Difficile de croiser, à la COP21, quelqu’un qui ne connaît pas l’aventure de Solar Impulse. L’avion à propulsion solaire de Bertrand Piccard, soutenu par des personnalités de premier plan dont l’ancien vice-président américain Al Gore, vaut à l’activiste suisse une renommée internationale au sein de la diplomatie climatique mondiale. Une diplomatie qui, affirme-t-il au «Temps», ne doit surtout pas oublier l’économie.

Le Temps: Quelles sont, selon vous, les conditions de réussite de cette grande conférence climatique COP21?

Bertrand Piccard: Elle réussira si la communauté internationale comprend que le moment est venu d’investir sur les solutions. Il faut cesser de présenter sans cesse la lutte contre le réchauffement climatique comme une litanie de sacrifices qui imposerait toujours plus de contraintes à l’humanité. Au contraire. Les technologies propres, les énergies renouvelables, la capture du carbone sont autant d’horizons prometteurs pour nos économies, synonymes de croissance et d’emplois. Mon expérience, à travers Solar Impulse, est un peu celle d’un «coach». Je veux motiver mes interlocuteurs par l’exemple.

Infographie interactive.  Promesses passées et futures des plus gros émetteurs de CO2

– Et cela va marcher cette fois?

– Je l’espère, mais je ne peux pas m’empêcher d’être inquiet à l’issue de cette première journée de déclarations des chefs d’Etat ou de gouvernement. Ils continuent, dans leur grande majorité, de dresser le constat du réchauffement! Leurs discours, lundi, étaient un vaste état des lieux, alors que l’on attend d’eux des solutions, et des moyens pour les mettre en œuvre. La COP21 doit être le lieu où ces solutions, qui le plus souvent sont connues, reçoivent l’aval des politiques. Il faut que des feux verts s’allument pour que les entreprises s’engouffrent dans la brèche. Or l’on reste encore aujourd’hui au stade du constat. C’est préoccupant.

– En tête de ces solutions figure bien sûr, pour vous, l’énergie solaire?

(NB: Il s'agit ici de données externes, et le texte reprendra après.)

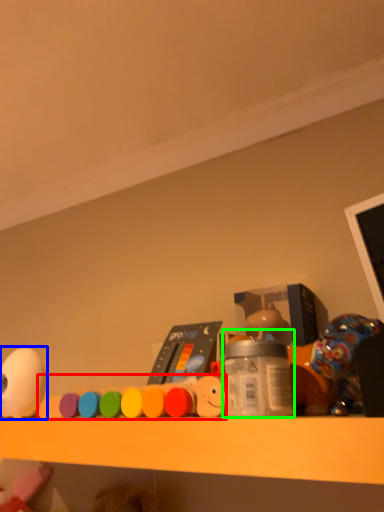
Question: Which object is positioned closest to toy (highlighted by a red box)? Select from toy (highlighted by a blue box) and bottle (highlighted by a green box).

Choices:
 (A) toy
 (B) bottle

Answer: (B)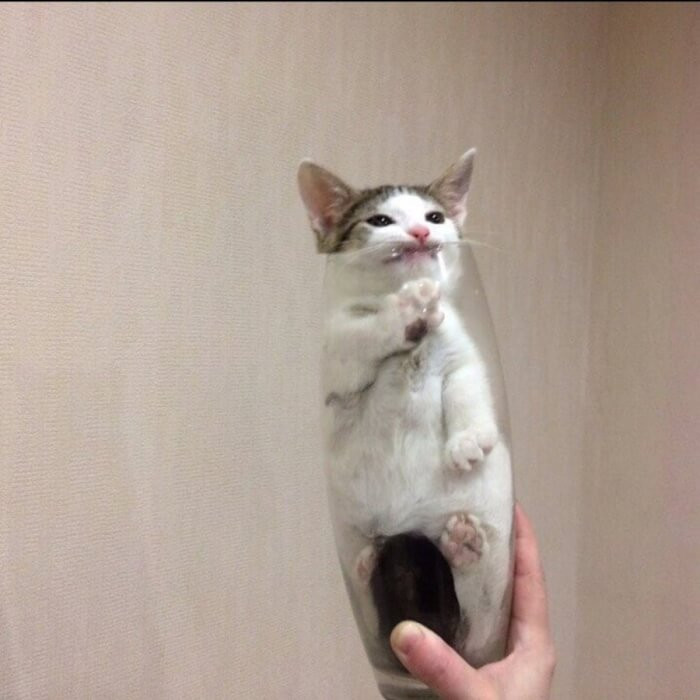
Locate an element on the screen. base of glass is located at coordinates (395, 690).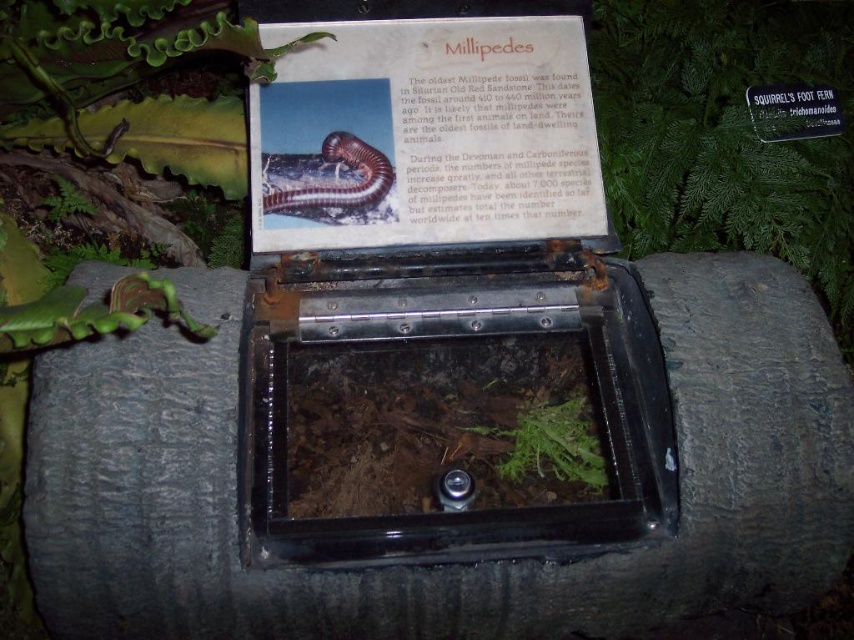
Question: In this image, where is green leafy fern at upper center located relative to green leafy plant at center?

Choices:
 (A) left
 (B) right

Answer: (B)

Question: Considering the real-world distances, which object is closest to the green leafy fern at upper center?

Choices:
 (A) green leafy plant at center
 (B) green leafy plant at lower left

Answer: (A)

Question: Which object appears closest to the camera in this image?

Choices:
 (A) green leafy plant at lower left
 (B) green leafy fern at upper center

Answer: (B)

Question: Is green leafy fern at upper center smaller than green leafy plant at lower left?

Choices:
 (A) yes
 (B) no

Answer: (B)

Question: Estimate the real-world distances between objects in this image. Which object is farther from the green leafy fern at upper center?

Choices:
 (A) green leafy plant at lower left
 (B) green leafy plant at center

Answer: (A)

Question: Is green leafy fern at upper center to the left of green leafy plant at center from the viewer's perspective?

Choices:
 (A) no
 (B) yes

Answer: (A)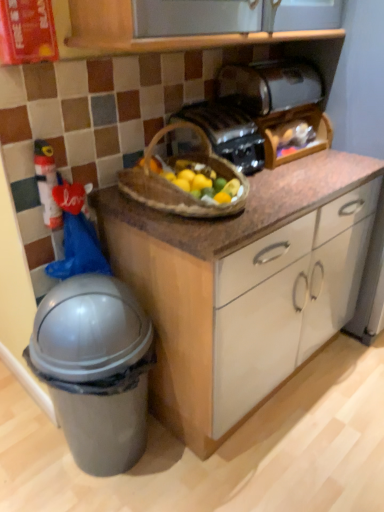
Find the location of a particular element. This screenshot has height=512, width=384. vacant space underneath gray plastic trash can at lower left (from a real-world perspective) is located at coordinates (119, 473).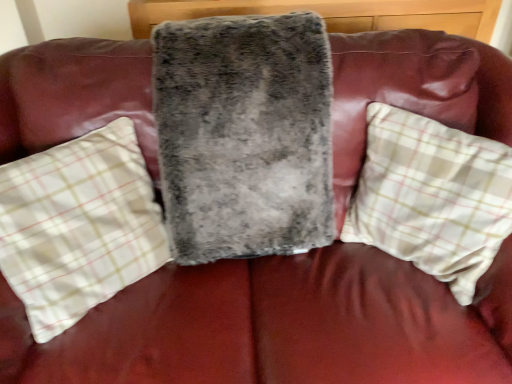
Question: Is fuzzy gray blanket at center thinner than fuzzy gray pillow at center, which ranks as the second pillow in right-to-left order?

Choices:
 (A) no
 (B) yes

Answer: (A)

Question: Considering the relative sizes of fuzzy gray blanket at center and fuzzy gray pillow at center, which ranks as the second pillow in right-to-left order, in the image provided, is fuzzy gray blanket at center smaller than fuzzy gray pillow at center, which ranks as the second pillow in right-to-left order,?

Choices:
 (A) no
 (B) yes

Answer: (A)

Question: Is fuzzy gray blanket at center taller than fuzzy gray pillow at center, which ranks as the second pillow in right-to-left order?

Choices:
 (A) yes
 (B) no

Answer: (A)

Question: Does fuzzy gray blanket at center turn towards fuzzy gray pillow at center, the 1th pillow from the left?

Choices:
 (A) yes
 (B) no

Answer: (B)

Question: Would you consider fuzzy gray blanket at center to be distant from fuzzy gray pillow at center, the 1th pillow from the left?

Choices:
 (A) no
 (B) yes

Answer: (A)

Question: Is fuzzy gray blanket at center oriented away from fuzzy gray pillow at center, which ranks as the second pillow in right-to-left order?

Choices:
 (A) no
 (B) yes

Answer: (A)

Question: Does fuzzy gray pillow at center, which ranks as the second pillow in right-to-left order, have a larger size compared to white plaid pillow at right, which ranks as the first pillow in right-to-left order?

Choices:
 (A) no
 (B) yes

Answer: (B)

Question: Does fuzzy gray pillow at center, the 1th pillow from the left, have a greater width compared to white plaid pillow at right, which is the 2th pillow in left-to-right order?

Choices:
 (A) yes
 (B) no

Answer: (A)

Question: Considering the relative positions of fuzzy gray pillow at center, which ranks as the second pillow in right-to-left order, and white plaid pillow at right, which is the 2th pillow in left-to-right order, in the image provided, is fuzzy gray pillow at center, which ranks as the second pillow in right-to-left order, to the left of white plaid pillow at right, which is the 2th pillow in left-to-right order, from the viewer's perspective?

Choices:
 (A) no
 (B) yes

Answer: (B)

Question: Are fuzzy gray pillow at center, the 1th pillow from the left, and white plaid pillow at right, which ranks as the first pillow in right-to-left order, far apart?

Choices:
 (A) no
 (B) yes

Answer: (A)

Question: Considering the relative sizes of fuzzy gray pillow at center, the 1th pillow from the left, and white plaid pillow at right, which ranks as the first pillow in right-to-left order, in the image provided, is fuzzy gray pillow at center, the 1th pillow from the left, thinner than white plaid pillow at right, which ranks as the first pillow in right-to-left order,?

Choices:
 (A) yes
 (B) no

Answer: (B)

Question: Is fuzzy gray pillow at center, which ranks as the second pillow in right-to-left order, shorter than white plaid pillow at right, which is the 2th pillow in left-to-right order?

Choices:
 (A) no
 (B) yes

Answer: (A)

Question: Is fuzzy gray pillow at center, which ranks as the second pillow in right-to-left order, far away from fuzzy gray blanket at center?

Choices:
 (A) no
 (B) yes

Answer: (A)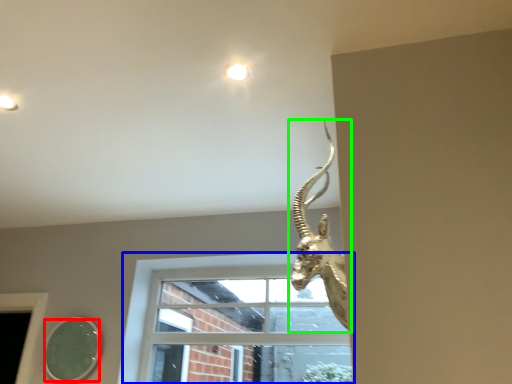
Question: Considering the real-world distances, which object is farthest from mirror (highlighted by a red box)? window (highlighted by a blue box) or animal (highlighted by a green box)?

Choices:
 (A) window
 (B) animal

Answer: (B)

– Pas seulement. Il faut réfléchir plus globalement et miser d’abord sur l’efficacité énergétique. Rappelons-nous quand même que la plupart des technologies en vigueur ont plus d’un siècle: le moteur à explosion, l’ampoule incandescente, le chauffage central… Tout cela doit changer. Tout cela peut changer. On ne luttera pas efficacement contre le réchauffement climatique sans remplacer ces vieux systèmes. Cela veut dire de nouvelles usines, de nouveaux marchés, de nouveaux brevets. Plus l’on parle de solutions, plus la lutte contre le réchauffement climatique devient mobilisatrice.

– Solar Impulse, c’est le meilleur des ambassadeurs en la matière, non?

– Lorsque je vois l’accueil fabuleux que nous ont réservé les Chinois, je me dis que oui. Nous avions reçu l’autorisation de survoler la Chine du président Xi Jinping lui-même. Les Chinois raisonnent comme cela. Ils veulent transformer leur économie. Je pense aussi que l’expérience de Solar Impulse peut rassurer des grands pays émergents, comme l’Inde, très inquiète de l’abandon des énergies fossiles alors que le déficit d’électricité jugule son développement. Il faut parler d’investissements rentables plutôt que de coûts élevés. Il faut offrir une part du retour sur investissement aussi bien aux pays riches qu’aux pays pauvres. En Inde, les nouveaux équipements électriques d’ABB, qui permettent de rediriger le flux d’énergie en fonction des heures et des besoins, apportent des réponses très concrètes aux questions posées lundi, à la tribune de la COP21, par le premier ministre Narendra Modi. Demander des sacrifices sans aucun bénéfice immédiat, surtout de la part de pays dont une large partie de la population est toujours enlisée dans la pauvreté, ne fait que susciter des résistances.